Over 99% of uses would not have resulted in hiring someone to do the work had these models not existed as you yourself acknowledge.

arghwhat · 2026-04-22T17:21:11 1776878471

Yes, but this is a bit of an oversimplification. The "99%" tends to be either: 1. Pointless throwaway content which we can just ignore as a new source of noise, 2. Something that could have ended up being a $5 commission[^1] to a kid somewhere out there but now never will be.

Those numbers are also a bit too aggressive - it's easy to miss what kind of gig work exist out there. PowerPoint as a service is a thing on Fiverr for example. A horrible, horrible thing, but a thing none the less.

^1: not at all what art costs, but someone trying to get started might do quick sketches at those prices

BeetleB · 2026-04-22T18:01:44 1776880904

> The "99%" tends to be either: 1. Pointless throwaway content which we can just ignore as a new source of noise, 2. Something that could have ended up being a $5 commission[^1] to a kid somewhere out there but now never will be.

Or 3. Something I made and I actually use, but I would never have paid a kid $5 to do.

Yes, I know of Fiverr and similar sites. Even planned on using it once. Even know someone in another country who made side money from it. And yes, it does suck for them.
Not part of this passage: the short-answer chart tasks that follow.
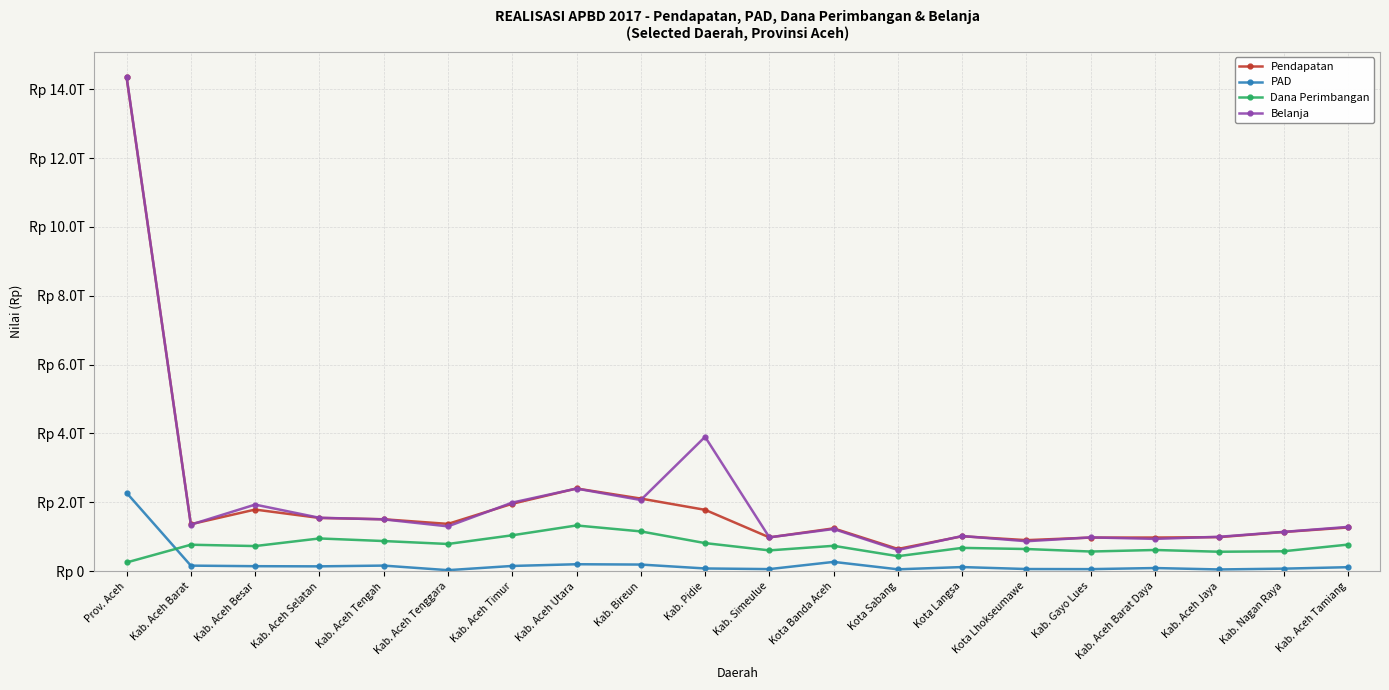

Which series changed the most between Kab. Simeulue and Kab. Gayo Lues?

Dana Perimbangan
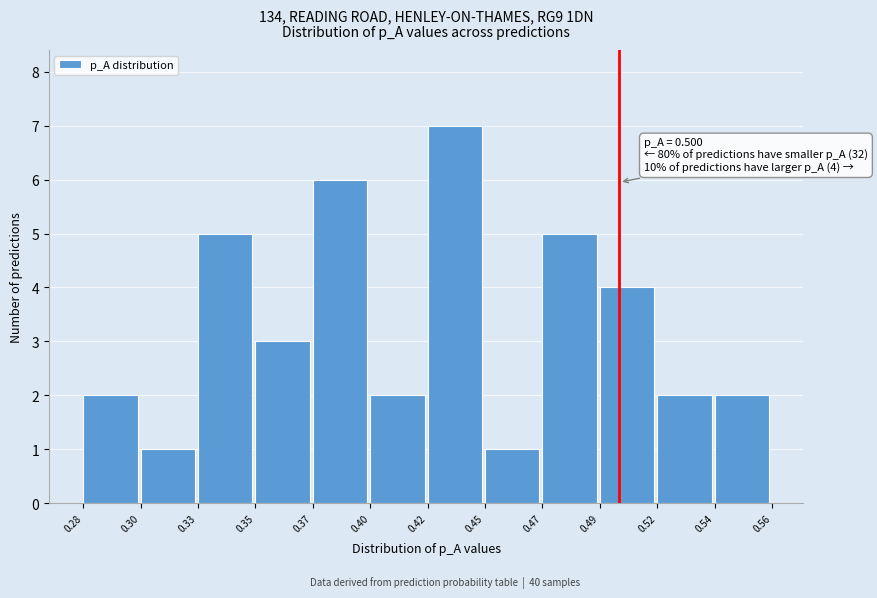

Reading right to left, list all the values displayed in this chart.

2	2	4	5	1	7	2	6	3	5	1	2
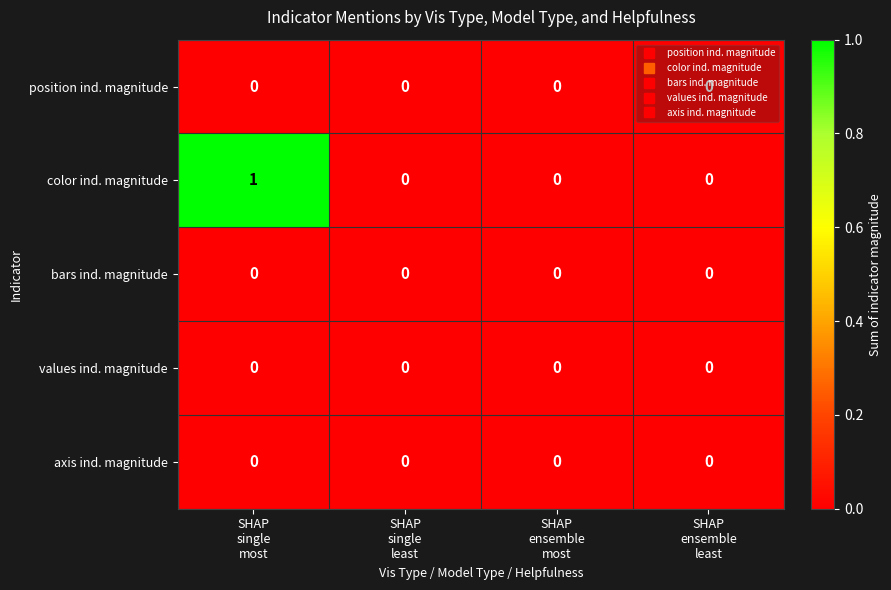

Which series has the widest spread of values?

color ind. magnitude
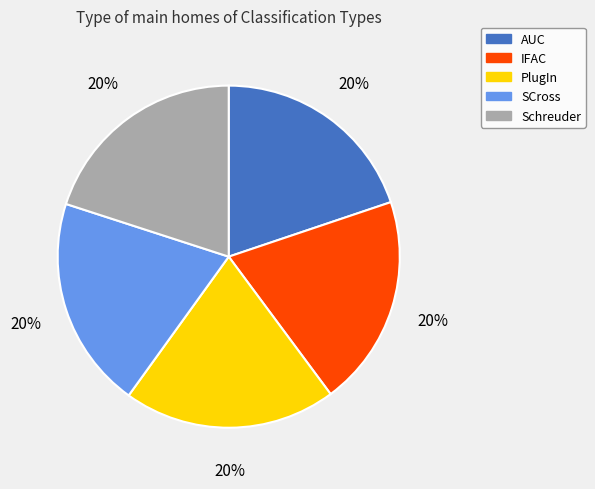

Does any single category account for the majority?

No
But none of that changes the fact that well over 99% of uses are not depriving them of any money.

runarberg · 2026-04-22T18:47:40 1776883660

I have seen arguments that a lot of your nr. 3 is basically just addiction. You are making the AI slot machine generate stuff for you and you get to have the sense of accomplishment that comes with thinking you created something without putting in any of the work of actually creating something. To the rest of the world this is indistinguishable from your parent’s nr. 1.